If you want to succeed in the closeout business you need to become familiar with the following terminology that is frequently used in the wholesale industry.
Wholesale: The business of supplying merchandise to resellers, such as boutiques, flea market vendors, eBay sellers, and other types of resellers.
Off Price: Refers to merchandise, whether it is apparel, footwear, jewelry, or other items that are non-branded or have generic labels, and are sold at a discount to the regular wholesale price of similar items.
Closeouts: A closeout is a product line that a manufacturer or retailer wants to move out, and therefore it is being closed out. In other words the owner of the merchandise is selling the product at a price that is below the wholesale or retail rate in an attempt to clear it out.
Shelf Pulls: This is merchandise which is being taken off the shelves or racks by a retailer that has decided to no longer sell the item. For example a retailer might decide that the quality of the item does not match the rest of her inventory, or she quickly realizes that her customers are not interested in the item, and she would rather sell it out and recover some or all, of the money she spent purchasing it from her supplier.
Store Returns: This category refers to retail merchandise which was purchased at the store level and then returned to the retailer either because the customer changed his mind or the item was damaged, or became damaged. Since many national retailers such as Wal-Mart, K-Mart, Macy’s, and JC Penney, appreciate the lifetime value of a customer, they will have very liberal return policies. This means that a customer can make a purchase of a brand name dress shirt and return it for any reason. From my experience in dealing with store return pallets I have seen on average about 50% salvageable merchandise which can be sold as is, 25% of merchandise which can be sold after being fixed, and 25% of merchandise that is beyond repairs. If you decide to purchase store return products you need to make sure that you will be able to make enough money on the sellable inventory to offset the unsellable items.
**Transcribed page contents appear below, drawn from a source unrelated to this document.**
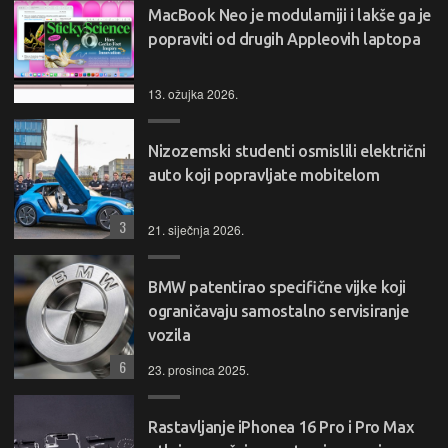
MacBook Neo je modularniji i lakše ga je
popraviti od drugih Appleovih laptopa
13. ožujka 2026.
Nizozemski studenti osmislili električni
auto koji popravljate mobitelom
3
21. siječnja 2026.
BMW patentirao specifične vijke koji
ograničavaju samostalno servisiranje
vozila
6
23. prosinca 2025.
Rastavljanje iPhonea 16 Pro i Pro Max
Irregulars: These are items such as clothing which can have minor defects and have been rejected by major retailers, or are being sold directly by the brands since they didn’t pass muster under their high quality inspections. The most popular items in this category for resellers are T-Shirts, socks, and underwear by brands such as Fruit of the Loom and Hanes.
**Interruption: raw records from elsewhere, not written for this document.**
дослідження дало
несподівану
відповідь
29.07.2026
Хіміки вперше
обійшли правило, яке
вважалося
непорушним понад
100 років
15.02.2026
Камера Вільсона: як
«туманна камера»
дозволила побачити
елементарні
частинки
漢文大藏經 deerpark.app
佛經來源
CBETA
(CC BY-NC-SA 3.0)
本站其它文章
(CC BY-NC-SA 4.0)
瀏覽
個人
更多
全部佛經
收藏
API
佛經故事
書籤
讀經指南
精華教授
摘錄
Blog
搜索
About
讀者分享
Overstock: This category results from overproduction by a factory. Often factories overproduce because it is just as cost effective for them to produce 1,000 elegant party dresses as it is to produce 950 dresses. The factory will then sell their excess goods to discounters and exporters. You can contact factories and clothing manufacturers directly and inquire as to the availability of surplus production.
Salvage Merchandise: This category consists of merchandise which has been damaged and is being sold to reclaim an insurance payout resulting from a flood, fire, or transportation accident such as a train derailment. If you consider buying this type of merchandise you need to be very careful in inspecting its condition.
Department store overstock: This is usually brand name clothing, shoes, handbags, and other general merchandise which the department store did not sell. Department stores need to constantly bring in new merchandise such women’s office suits, social dresses, and designer handbags to keep their shoppers coming back. If an item is sits in their store too long it will lose that new look, and will discourage customers from coming back since they will keep seeing the same items again and again. To solve this dilemma the department stores will constantly run clearance sales and then sell their remaining inventory to liquidators and closeout dealers.